Ese mensaje se lo trasladará al próximo presidente del Gobierno si hay investidura antes del 31 de este mes, a quien se ha comprometido a telefonear para felicitarle y pedirle una entrevista.

DIÁLOGO CON EL REY

También se ha mostrado dispuesto a hablar con el rey Felipe VI cuando él "considere oportuno", consciente de que tiene "un papel difícil", que está ejerciendo "con responsabilidad".

"Cuando él considere que es interesante hablar de la situación en Cataluña, con mucho gusto, no tendré ningún inconveniente", ha asegurado al ser preguntado sobre este asunto.

También ha negado que el proyecto soberanista esté influyendo negativamente en la economía catalana, sino que incluso ve que está sucediendo lo contrario, con el PIB catalán creciendo a mayor ritmo que la media, y se ha remitido a las recientes palabras del premio Nobel de Economía Joseph Stiglitz para subrayar que una Cataluña independiente es viable desde el punto de vista económico.

En este contexto, ha defendido que sean sólo los catalanes los que voten, y no todos los españoles, y se ha preguntado si algún país de la UE quiso votar en el "brexit", en el que los británicos decidieron abandonar la Unión.

Respecto a la posibilidad de que se aplique el artículo 155 de la Constitución para suspender la autonomía, ha opinado que sería un recurso políticamente arriesgado, que conduciría a un callejón sin salida. Y que el Gobierno recurriera a la Policía lo ve de una "gravedad grande", que "conseguiría los resultados contrarios".

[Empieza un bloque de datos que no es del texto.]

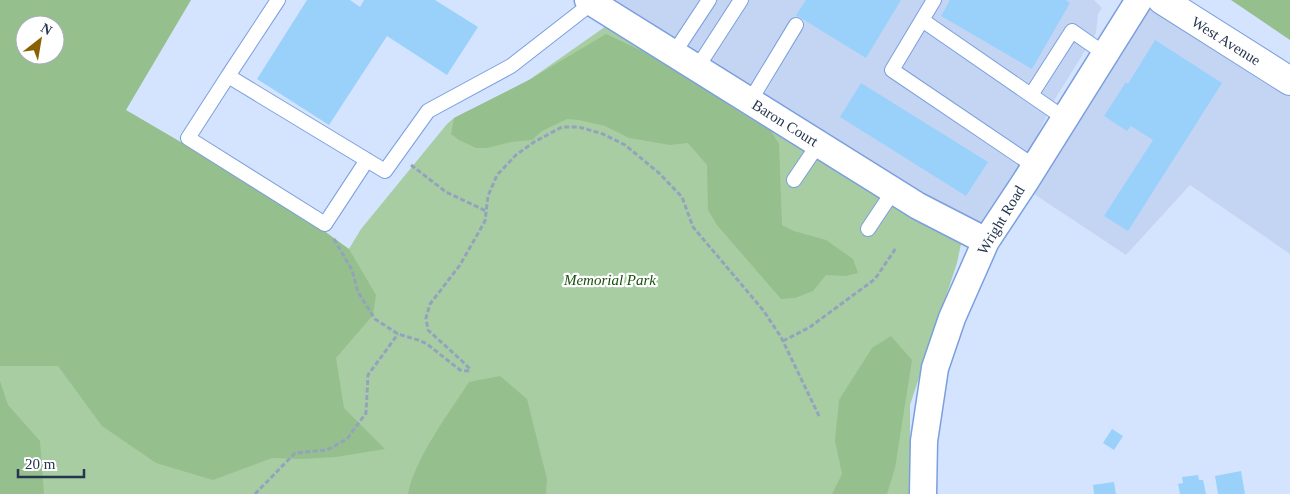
<svg xmlns="http://www.w3.org/2000/svg" width="1290" height="494" font-family="'Times New Roman',serif">
<style>
.built{fill:#c4d5f3}
.green{fill:#a9cda2}
.forest{fill:#95bf8d;fill-rule:evenodd}
.building{fill:#99d1fa}
.lines{fill:none;stroke-linecap:round;stroke-linejoin:round}
.service-casing{stroke:#7a9fde;stroke-width:16}
.minor-casing{stroke:#7a9fde;stroke-width:29}
.primary-casing{stroke:#7a9fde;stroke-width:30}
.path{stroke:#93a3be;stroke-width:3;stroke-dasharray:5 2.5;stroke-linecap:butt}
.service{stroke:#fff;stroke-width:14}
.minor{stroke:#fff;stroke-width:26}
.primary{stroke:#fff;stroke-width:28}
.labels{text-anchor:middle;stroke-width:4.5;stroke-linejoin:round;paint-order:stroke}
.street-label{font-size:15px;fill:#25354f;stroke:#fff}
.park-label{font-size:15px;font-style:italic;fill:#17500c;stroke:#fff}
</style>
<rect width="100%" height="100%" fill="#d4e4ff"/>
<path class="built" d="M616 0H1094L1102 8 1098 14 1096 33 1055 99 986 241 819 130Z
M1139 0 1290 81V254L1190 185 1126 255 1022 186Z"/>
<path class="green" d="M609 24 961 244 957 263 910 405V494H0V352L349 249 361 229 447 124 454 118 529 80Z"/>
<path class="forest" d="M0 0H191L126 110 290 206 349 249 376 295 373 315 336 358 344 408 385 449 336 457 301 459 272 458 213 480 156 463 102 426 58 366H0ZM25 25H55V55H25Z
M1231 0H1290V40Z
M606 34 642 51 702 87 747 117 771 131 779 144 782 225 794 231 826 240 853 259 858 273 846 276 826 275 813 291 795 298 781 299 717 225 708 210 707 165 688 143 670 145 629 138 605 126 579 120 567 119 542 131 532 140 511 142 487 148H476L459 140 451 134 454 118 529 80Z
M891 336 912 360 895 468 887 494H832L842 474 835 441 839 400 872 348Z
M500 376 527 399 547 479 546 494H408C415 458 449 413 469 382Z
M0 381 8 405 40 441 44 494H0Z"/>
<path class="building" d="M307 0H350L360 7 364 0H435L478 27 447 75 387 36 329 125 257 79Z
M806 0H901L866 58 796 15Z
M950 0H1066L1070 3 1032 69 941 16Z
M1155 40 1222 83 1128 231 1104 216 1153 140 1131 126 1127 131 1104 116 1126 82 1128 84Z
M861 83 988 162 966 196 840 117Z
M1112 429 1123 436 1114 450 1103 443Z
M1241 471 1245 494H1218L1215 476Z
M1198 475 1199 480H1203L1206 494H1180L1178 484 1183 483 1182 477Z
M1114 482 1116 494H1094L1093 485Z"/>
<g class="lines">
<defs>
<path id="service" d="M278 0 228 76 385 171 428 111 511 66 592 3
M934 0 892 70 1034 166
M922 20 1064 118
M674 53 709 0
M697 68 741 0
M228 76 188 138 325 224 367 160
M1031 95 1072 31 1105 54
M750 101 796 25
M794 180 819 143
M868 229 894 190"/>
<path id="minor" d="M588 0 918 206 986 241
M923 494 924 441 935 368 952 318 986 241 1025 182 1139 0"/>
<path id="primary" d="M1162 0 1290 81"/>
</defs>
<use href="#service" class="service-casing"/>
<use href="#minor" class="minor-casing"/>
<use href="#primary" class="primary-casing"/>
<path class="path" d="M411 165 446 192 486 211
M334 239 352 270 358 292 375 319 398 334 418 340 427 344 460 370 467 371 470 370 469 368 462 361 428 330 426 318 430 304 460 265 485 221 488 196 497 175 516 155 534 142 562 127H579L603 134 625 145 659 173 682 197 693 227 763 310 781 337 819 416
M783 341 810 327 875 279 896 248
M255 494 295 453 327 450 347 439 366 413 368 375 398 334"/>
<use href="#service" class="service"/>
<use href="#minor" class="minor"/>
<use href="#primary" class="primary"/>
</g>
<g class="labels">
<g class="street-label">
<text transform="translate(1226 41) rotate(32)" y="5">West Avenue</text>
<text transform="translate(785 123) rotate(32)" y="5">Baron Court</text>
<text transform="translate(1001 220) rotate(-59)" y="5">Wright Road</text>
</g>
<g class="park-label">
<text x="610" y="285">Memorial Park</text>
</g>
</g>
<g transform="translate(40 40) rotate(31)"><circle r="24" fill="#ffffff" stroke="#a8aeb9"/>
<path d="M0-4L9 19L0 12L-9 19Z" fill="#896100"/>
<text y="-8" font-size="14" font-weight="bold" text-anchor="middle" fill="#25354f">N</text>
</g>
<path d="M18 469v8h66v-8" fill="none" stroke="#25354f" stroke-width="2.5"/>
<text x="25" y="469" font-size="15" fill="#25354f" stroke="#ffffff" stroke-width="4" paint-order="stroke">20 m</text>
</svg>
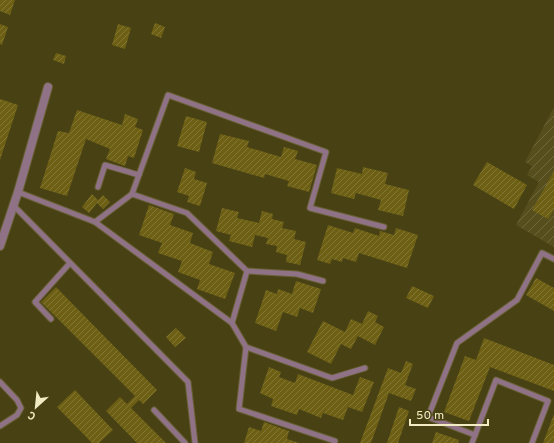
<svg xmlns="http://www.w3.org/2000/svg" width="554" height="443" font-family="Overpass,sans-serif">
	<defs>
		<pattern id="industrial-furrows" width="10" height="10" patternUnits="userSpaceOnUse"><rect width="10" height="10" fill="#564f1d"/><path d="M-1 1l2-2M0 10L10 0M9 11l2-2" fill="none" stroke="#6f683c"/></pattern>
		<pattern id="building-hatch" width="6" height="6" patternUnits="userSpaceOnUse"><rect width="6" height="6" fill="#6d6014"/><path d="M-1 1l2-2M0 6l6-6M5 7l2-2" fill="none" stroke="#827735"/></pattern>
	</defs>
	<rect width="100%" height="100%" fill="#484114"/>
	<path fill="url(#industrial-furrows)" d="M 554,107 L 554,247 L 516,225 L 539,182 L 527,175 L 532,166 L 525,162 Z"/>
	<g fill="url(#building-hatch)">
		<path d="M 0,0 L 15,0 L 10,15 L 0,11 Z"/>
		<path d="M 155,23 L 165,27 L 161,38 L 151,34 Z"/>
		<path d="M 0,24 L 8,27 L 2,45 L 0,44 Z"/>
		<path d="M 118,24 L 131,28 L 125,49 L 112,45 Z"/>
		<path d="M 56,53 L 66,56 L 64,64 L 53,60 Z"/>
		<path d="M 0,99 L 18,105 L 0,160 Z"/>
		<path d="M 77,110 L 122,125 L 125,114 L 138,119 L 135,127 L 143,130 L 134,158 L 128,156 L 125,166 L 106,159 L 110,149 L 86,139 L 67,196 L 40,188 L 58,131 L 69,133 Z"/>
		<path d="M 186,116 L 207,122 L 199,152 L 177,146 Z"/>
		<path d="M 220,134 L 249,141 L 247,147 L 281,157 L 284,147 L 298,151 L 295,159 L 317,165 L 309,192 L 287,186 L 289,181 L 265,174 L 264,178 L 212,163 Z"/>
		<path d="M 487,162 L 527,185 L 514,209 L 473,185 Z"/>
		<path d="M 363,167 L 388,173 L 385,184 L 409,190 L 403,216 L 378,210 L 381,200 L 356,193 L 354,199 L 331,193 L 337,168 L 362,174 Z"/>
		<path d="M 185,168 L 196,172 L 194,179 L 207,183 L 200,206 L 187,202 L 189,196 L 177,192 Z"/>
		<path d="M 554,171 L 554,209 L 548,219 L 532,210 Z"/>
		<path d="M 92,194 L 98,200 L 103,195 L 110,202 L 103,209 L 97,203 L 89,213 L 82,207 Z"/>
		<path d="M 149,205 L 174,214 L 170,225 L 193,233 L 190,243 L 213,252 L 209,264 L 235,273 L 225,299 L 197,289 L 200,280 L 178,272 L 182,261 L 158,253 L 162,243 L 139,235 Z"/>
		<path d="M 222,208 L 239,212 L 237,218 L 259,223 L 262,211 L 273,214 L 272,219 L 284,222 L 282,228 L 296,231 L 294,239 L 306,242 L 300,265 L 286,262 L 287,255 L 276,252 L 277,246 L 266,244 L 268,238 L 255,235 L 252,247 L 229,241 L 231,235 L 216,231 Z"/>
		<path d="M 328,225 L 353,233 L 355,228 L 379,236 L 380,231 L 394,235 L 396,228 L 418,235 L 407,268 L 359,253 L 356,262 L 343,258 L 342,262 L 332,259 L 330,264 L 317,260 Z"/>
		<path d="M 536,278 L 554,288 L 554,311 L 526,295 Z"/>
		<path d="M 296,281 L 321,289 L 313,313 L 300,308 L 297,317 L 283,312 L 276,331 L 255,323 L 266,290 L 277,294 L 278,289 L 292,294 Z"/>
		<path d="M 412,286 L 434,296 L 428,308 L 406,298 Z"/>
		<path d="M 56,287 L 157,390 L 143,404 L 139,400 L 131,408 L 166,443 L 137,443 L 106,411 L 120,397 L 127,404 L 135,396 L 41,302 Z"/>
		<path d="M 368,311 L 378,316 L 375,322 L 384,327 L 375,345 L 358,336 L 351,349 L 341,344 L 331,364 L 307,352 L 323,321 L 345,332 L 351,319 L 362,324 Z"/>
		<path d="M 176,328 L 186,338 L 175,347 L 166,337 Z"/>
		<path d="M 484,338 L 554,365 L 554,391 L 490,367 L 469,421 L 444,412 L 465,356 L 476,360 Z"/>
		<path d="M 406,361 L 413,364 L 405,385 L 416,389 L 411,401 L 389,393 L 371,443 L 360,443 L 388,368 L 401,373 Z"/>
		<path d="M 269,367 L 281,372 L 279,377 L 295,383 L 298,374 L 353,395 L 360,377 L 374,382 L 362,412 L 348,407 L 343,420 L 323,413 L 321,418 L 299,409 L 297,415 L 271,406 L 273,399 L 260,393 Z"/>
		<path d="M 75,390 L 113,430 L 99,443 L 92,443 L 57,407 Z"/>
		<path d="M 399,407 L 409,411 L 398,443 L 387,443 Z"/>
		<path d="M 554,414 L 554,443 L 543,443 Z"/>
		<path d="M 264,422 L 289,431 L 287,439 L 299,443 L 244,443 L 249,427 L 261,431 Z"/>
		<path d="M 436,432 L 459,440 L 458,443 L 432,443 Z"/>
	</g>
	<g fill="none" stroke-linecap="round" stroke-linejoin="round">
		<g stroke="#676034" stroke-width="7">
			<g id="lane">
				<path d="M 98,187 L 105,165 L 139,175"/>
				<path d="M 18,192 L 95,222 L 132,194 L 168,95 L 326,152 L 310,208 L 384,227"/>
				<path d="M 132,194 L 187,213 L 247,271 L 232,323"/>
				<path d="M 13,205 L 188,382 L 195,443"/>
				<path d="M 95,222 L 232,323 L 246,347 L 332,378 L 365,368"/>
				<path d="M 247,271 L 297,274 L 323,281"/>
				<path d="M 51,319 L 35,302 L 70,263"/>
				<path d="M 246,347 L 239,409 L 335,441"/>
				<path d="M 0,382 L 17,400 L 21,408 L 17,415 L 0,426"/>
				<path d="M 154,410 L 185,443"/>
				<path d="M 475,435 L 428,417 L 457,343 L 517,300 L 542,253 L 554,259"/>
				<path d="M 472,443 L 496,380 L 548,401 L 532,443"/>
			</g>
		</g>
		<g stroke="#676034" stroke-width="10">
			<path id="street" d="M 0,246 L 18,192 L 48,87"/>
		</g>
		<use href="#lane" stroke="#907286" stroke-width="5"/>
		<use href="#street" stroke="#907286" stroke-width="8"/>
	</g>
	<g transform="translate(36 407) rotate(207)" stroke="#484114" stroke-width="3" paint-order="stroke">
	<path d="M0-3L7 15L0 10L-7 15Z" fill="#f2ecc4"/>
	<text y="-6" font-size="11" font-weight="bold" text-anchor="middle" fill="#f2ecc4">С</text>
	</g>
	<path d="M410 419v6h78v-6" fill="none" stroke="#f2ecc4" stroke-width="2"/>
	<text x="416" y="419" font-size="12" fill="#f2ecc4" stroke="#484114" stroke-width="3" paint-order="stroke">50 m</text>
</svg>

Puigdemont ha hablado asimismo de la formación de Gobierno y se ha mostrado convencido de que a corto plazo no se resolverá la inestabilidad ni la incertidumbre y de que habrá nuevas elecciones "en directo o en diferido", ya sea en diciembre o dentro de un año y medio, para "dar tiempo a los mercados y a los partidos a recuperarse del susto".

"Muy estable no parece la legislatura, muy fuerte no nacerá", ha vaticinado.

Ha aprovechado para negar que los independentistas catalanes hubieran acordado nada con Pedro Sánchez para facilitar su investidura, pese a que ha sido uno de los argumentos utilizados por el PSOE para intentar defenestrarle.

"No habíamos acordado nada porque no habíamos negociado nada (...) No ha habido rincones oscuros donde nos hemos sentado para urdir una estratagema", ha recalcado después de indicar que el requisito indispensable para empezar a hablar era que se aceptara el referéndum en Cataluña y Sánchez no era partidario.